**Estratto del documento**
————————

Casamassima- PD Bilancio

 

Articolo pubblicato su “La Voce del Paese” in edicola la settimana scorsa

La replica del Partito Democratico di Casamassima dopo le polemiche e la discussione sul bilancio

 

Ecco il comunicato del Partito Democratico di Casamassima dopo l’approvazione del piano delle tasse.

IL COMUNICATO DEL PD. Mercoledì sera il consiglio comunale ha approvato il provvedimento relativo alle tariffe TARI (tassa sui rifiuti). Com'era prevedibile, la primissima fase di questa nuova amministrazione è contraddistinta da una necessità (oltre che un'emergenza) cui deve assolutamente fare fronte: tappare i buchi lasciati da altri (e di "sorpresine" di questo tipo se ne stanno trovando tante nei conti del comune).

————————

**Dati da esaminare**
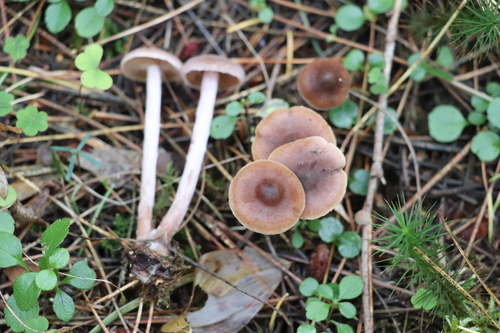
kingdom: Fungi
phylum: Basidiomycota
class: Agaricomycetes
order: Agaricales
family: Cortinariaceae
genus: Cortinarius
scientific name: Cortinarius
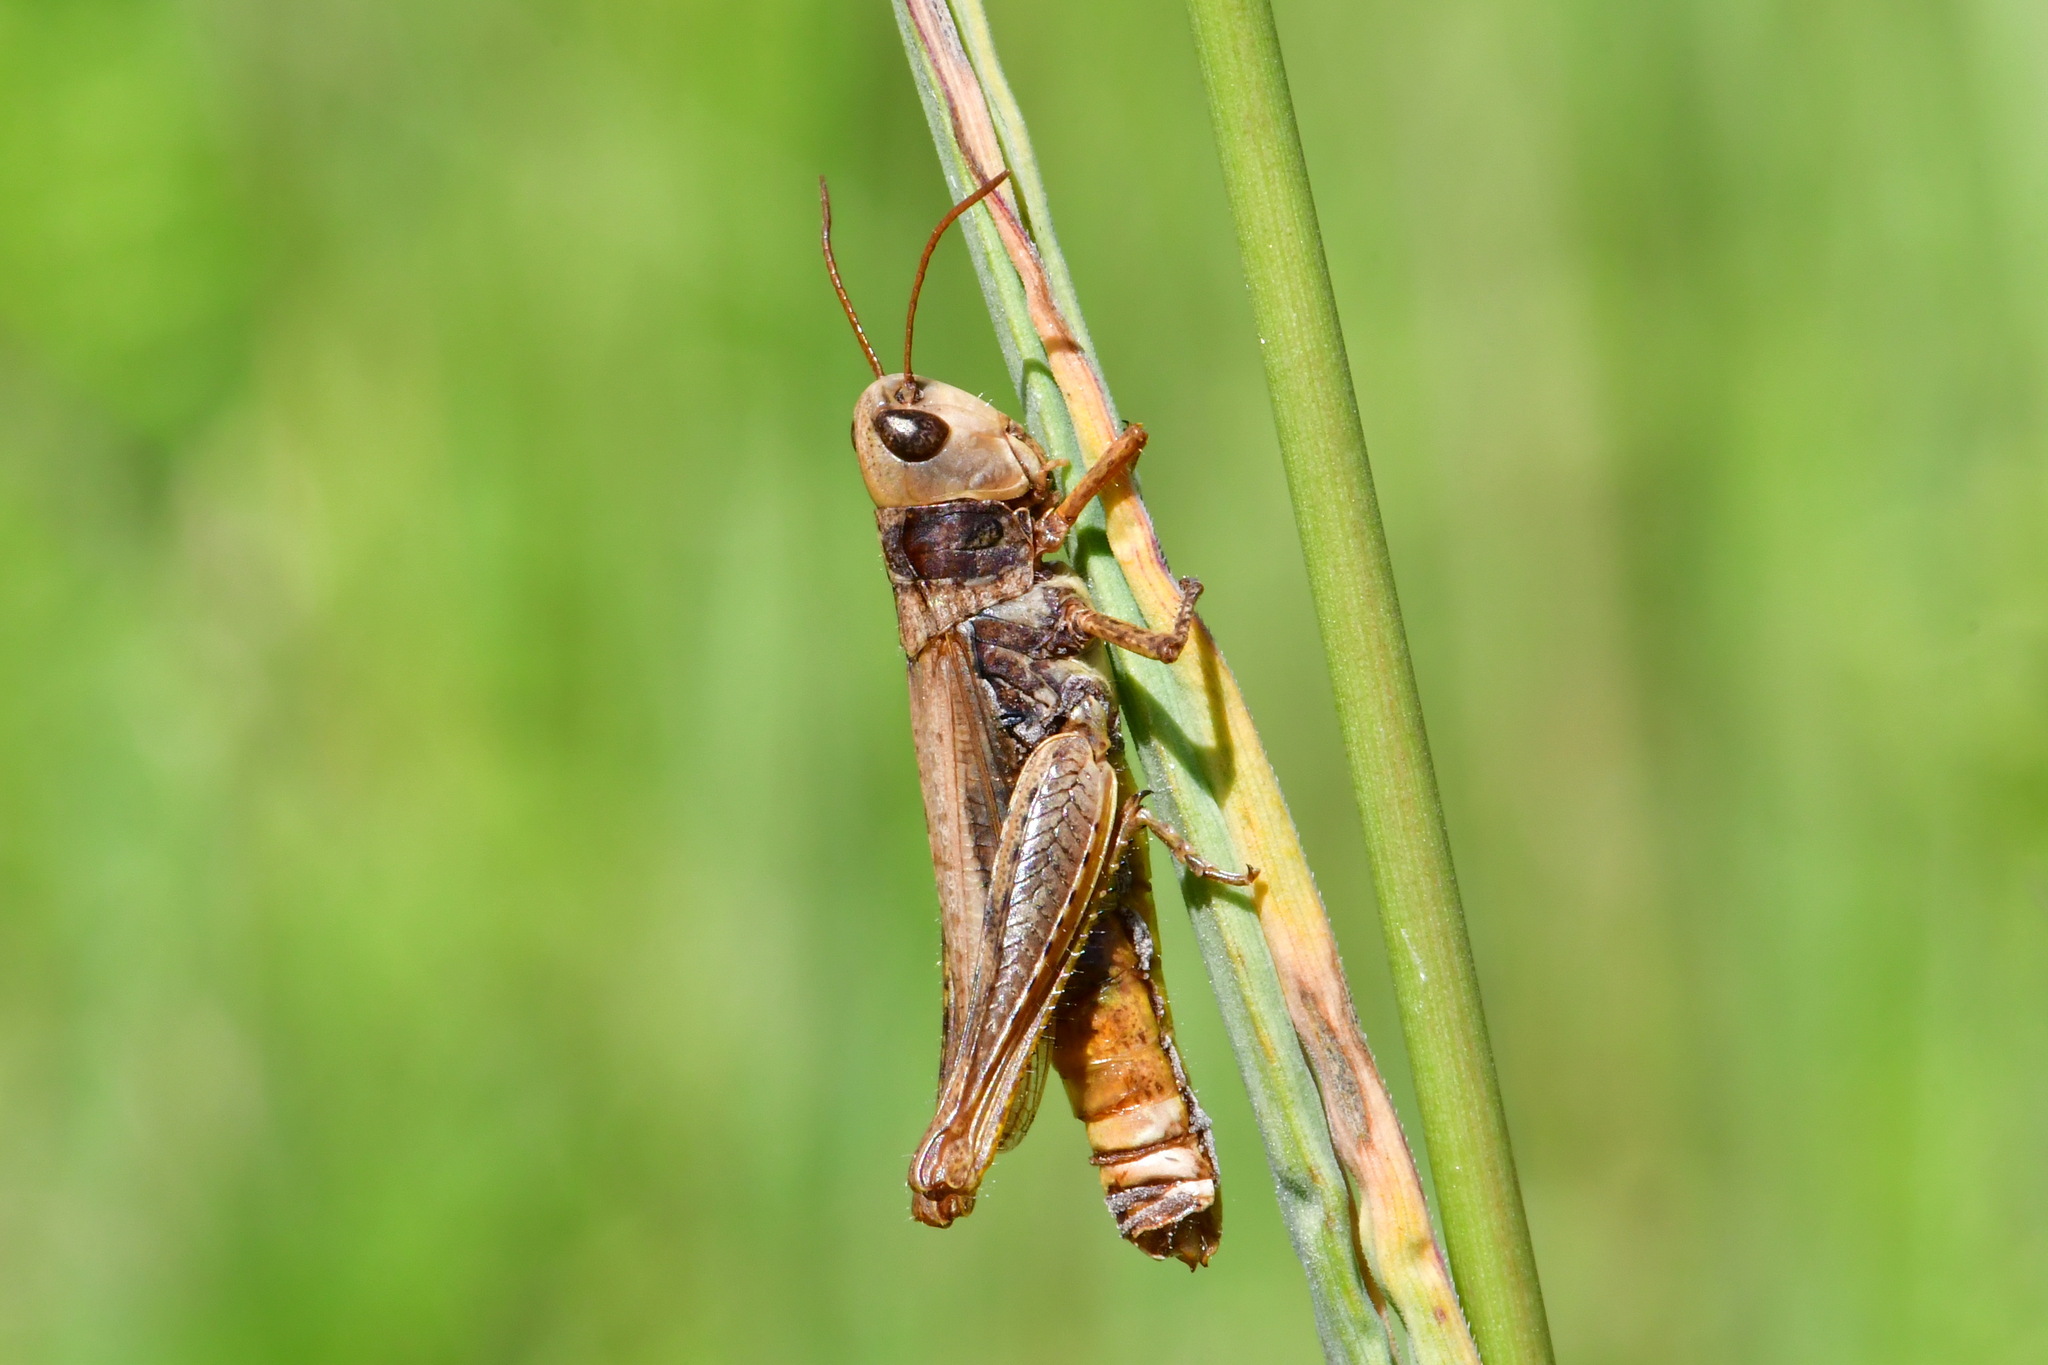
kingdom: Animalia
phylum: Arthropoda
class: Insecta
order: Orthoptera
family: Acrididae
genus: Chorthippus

————————

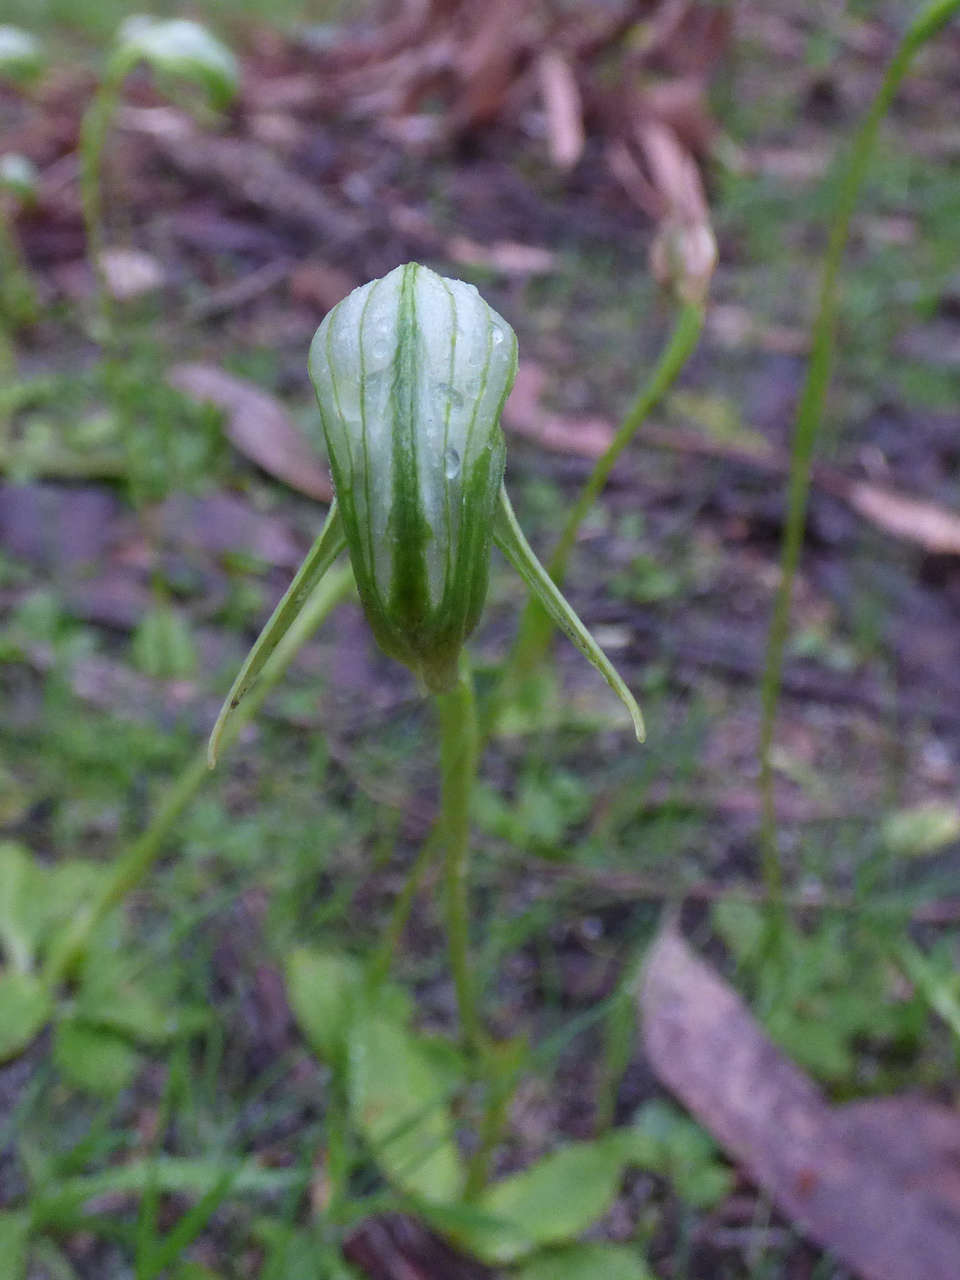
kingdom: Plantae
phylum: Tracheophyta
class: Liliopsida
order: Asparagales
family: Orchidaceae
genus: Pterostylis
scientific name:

————————

**Consegna A**
In base all'estratto del documento, spieghi in una-tre frasi quale necessità contraddistingue la primissima fase della nuova amministrazione e per quale motivo.
**Consegna B**
Risponda alle seguenti domande sull'estratto del documento:
(i) Su quale testata è stato pubblicato l'articolo?
(ii) In quale giorno il consiglio comunale ha approvato il provvedimento sulle tariffe TARI?
(iii) A quale tassa corrisponde la sigla TARI?
Le righe riportate non hanno alcun legame con l'estratto del documento.

**Risposta A**
La nuova amministrazione deve assolutamente fare fronte alla necessità, oltre che all'emergenza, di tappare i buchi lasciati da altri. Infatti nei conti del comune si stanno trovando molte "sorpresine" di questo tipo.

**Risposta B**
(i) Su "La Voce del Paese".
(ii) Mercoledì sera.
(iii) Alla tassa sui rifiuti.